Task requirements: Could you return all of the records exactly as they stand?

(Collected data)
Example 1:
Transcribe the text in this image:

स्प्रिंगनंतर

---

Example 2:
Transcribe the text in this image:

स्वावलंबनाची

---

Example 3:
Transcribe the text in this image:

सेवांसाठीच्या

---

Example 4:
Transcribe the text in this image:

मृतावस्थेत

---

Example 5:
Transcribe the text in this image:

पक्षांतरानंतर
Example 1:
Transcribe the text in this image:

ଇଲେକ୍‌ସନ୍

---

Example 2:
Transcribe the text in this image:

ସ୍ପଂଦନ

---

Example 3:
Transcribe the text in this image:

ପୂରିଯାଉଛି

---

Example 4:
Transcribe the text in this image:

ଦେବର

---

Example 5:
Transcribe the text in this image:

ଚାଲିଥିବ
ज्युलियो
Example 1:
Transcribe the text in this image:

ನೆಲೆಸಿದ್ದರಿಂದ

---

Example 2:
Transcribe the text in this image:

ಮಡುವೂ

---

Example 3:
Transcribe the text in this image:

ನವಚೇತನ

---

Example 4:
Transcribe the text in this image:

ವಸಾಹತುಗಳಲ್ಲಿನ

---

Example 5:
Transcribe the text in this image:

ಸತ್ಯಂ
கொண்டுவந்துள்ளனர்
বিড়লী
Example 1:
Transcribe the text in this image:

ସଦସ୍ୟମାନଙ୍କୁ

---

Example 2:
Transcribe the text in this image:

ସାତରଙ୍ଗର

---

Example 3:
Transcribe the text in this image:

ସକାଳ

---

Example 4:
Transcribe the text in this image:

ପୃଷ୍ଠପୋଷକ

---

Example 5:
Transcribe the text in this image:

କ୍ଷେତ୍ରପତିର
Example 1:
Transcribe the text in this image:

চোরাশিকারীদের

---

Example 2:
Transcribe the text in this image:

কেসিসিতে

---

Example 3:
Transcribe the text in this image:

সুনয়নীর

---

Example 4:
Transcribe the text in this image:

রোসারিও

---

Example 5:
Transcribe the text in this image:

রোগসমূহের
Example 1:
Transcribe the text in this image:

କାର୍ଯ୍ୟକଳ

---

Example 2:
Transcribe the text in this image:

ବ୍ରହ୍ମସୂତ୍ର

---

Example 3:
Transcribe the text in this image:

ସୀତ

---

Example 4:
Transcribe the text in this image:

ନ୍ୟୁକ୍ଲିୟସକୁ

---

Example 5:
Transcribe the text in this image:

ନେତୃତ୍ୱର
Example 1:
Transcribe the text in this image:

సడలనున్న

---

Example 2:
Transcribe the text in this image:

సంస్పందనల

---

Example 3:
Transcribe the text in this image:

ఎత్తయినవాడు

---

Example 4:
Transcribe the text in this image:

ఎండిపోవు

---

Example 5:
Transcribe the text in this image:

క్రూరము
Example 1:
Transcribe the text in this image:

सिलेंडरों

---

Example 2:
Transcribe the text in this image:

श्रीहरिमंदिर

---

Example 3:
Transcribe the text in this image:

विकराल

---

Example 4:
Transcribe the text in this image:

Answer to this exercise:
Example 1:
Transcribe the text in this image:

स्प्रिंगनंतर

---

Example 2:
Transcribe the text in this image:

स्वावलंबनाची

---

Example 3:
Transcribe the text in this image:

सेवांसाठीच्या

---

Example 4:
Transcribe the text in this image:

मृतावस्थेत

---

Example 5:
Transcribe the text in this image:

पक्षांतरानंतर
Example 1:
Transcribe the text in this image:

ଇଲେକ୍‌ସନ୍

---

Example 2:
Transcribe the text in this image:

ସ୍ପଂଦନ

---

Example 3:
Transcribe the text in this image:

ପୂରିଯାଉଛି

---

Example 4:
Transcribe the text in this image:

ଦେବର

---

Example 5:
Transcribe the text in this image:

ଚାଲିଥିବ
ज्युलियो
Example 1:
Transcribe the text in this image:

ನೆಲೆಸಿದ್ದರಿಂದ

---

Example 2:
Transcribe the text in this image:

ಮಡುವೂ

---

Example 3:
Transcribe the text in this image:

ನವಚೇತನ

---

Example 4:
Transcribe the text in this image:

ವಸಾಹತುಗಳಲ್ಲಿನ

---

Example 5:
Transcribe the text in this image:

ಸತ್ಯಂ
கொண்டுவந்துள்ளனர்
বিড়লী
Example 1:
Transcribe the text in this image:

ସଦସ୍ୟମାନଙ୍କୁ

---

Example 2:
Transcribe the text in this image:

ସାତରଙ୍ଗର

---

Example 3:
Transcribe the text in this image:

ସକାଳ

---

Example 4:
Transcribe the text in this image:

ପୃଷ୍ଠପୋଷକ

---

Example 5:
Transcribe the text in this image:

କ୍ଷେତ୍ରପତିର
Example 1:
Transcribe the text in this image:

চোরাশিকারীদের

---

Example 2:
Transcribe the text in this image:

কেসিসিতে

---

Example 3:
Transcribe the text in this image:

সুনয়নীর

---

Example 4:
Transcribe the text in this image:

রোসারিও

---

Example 5:
Transcribe the text in this image:

রোগসমূহের
Example 1:
Transcribe the text in this image:

କାର୍ଯ୍ୟକଳ

---

Example 2:
Transcribe the text in this image:

ବ୍ରହ୍ମସୂତ୍ର

---

Example 3:
Transcribe the text in this image:

ସୀତ

---

Example 4:
Transcribe the text in this image:

ନ୍ୟୁକ୍ଲିୟସକୁ

---

Example 5:
Transcribe the text in this image:

ନେତୃତ୍ୱର
Example 1:
Transcribe the text in this image:

సడలనున్న

---

Example 2:
Transcribe the text in this image:

సంస్పందనల

---

Example 3:
Transcribe the text in this image:

ఎత్తయినవాడు

---

Example 4:
Transcribe the text in this image:

ఎండిపోవు

---

Example 5:
Transcribe the text in this image:

క్రూరము
Example 1:
Transcribe the text in this image:

सिलेंडरों

---

Example 2:
Transcribe the text in this image:

श्रीहरिमंदिर

---

Example 3:
Transcribe the text in this image:

विकराल

---

Example 4:
Transcribe the text in this image:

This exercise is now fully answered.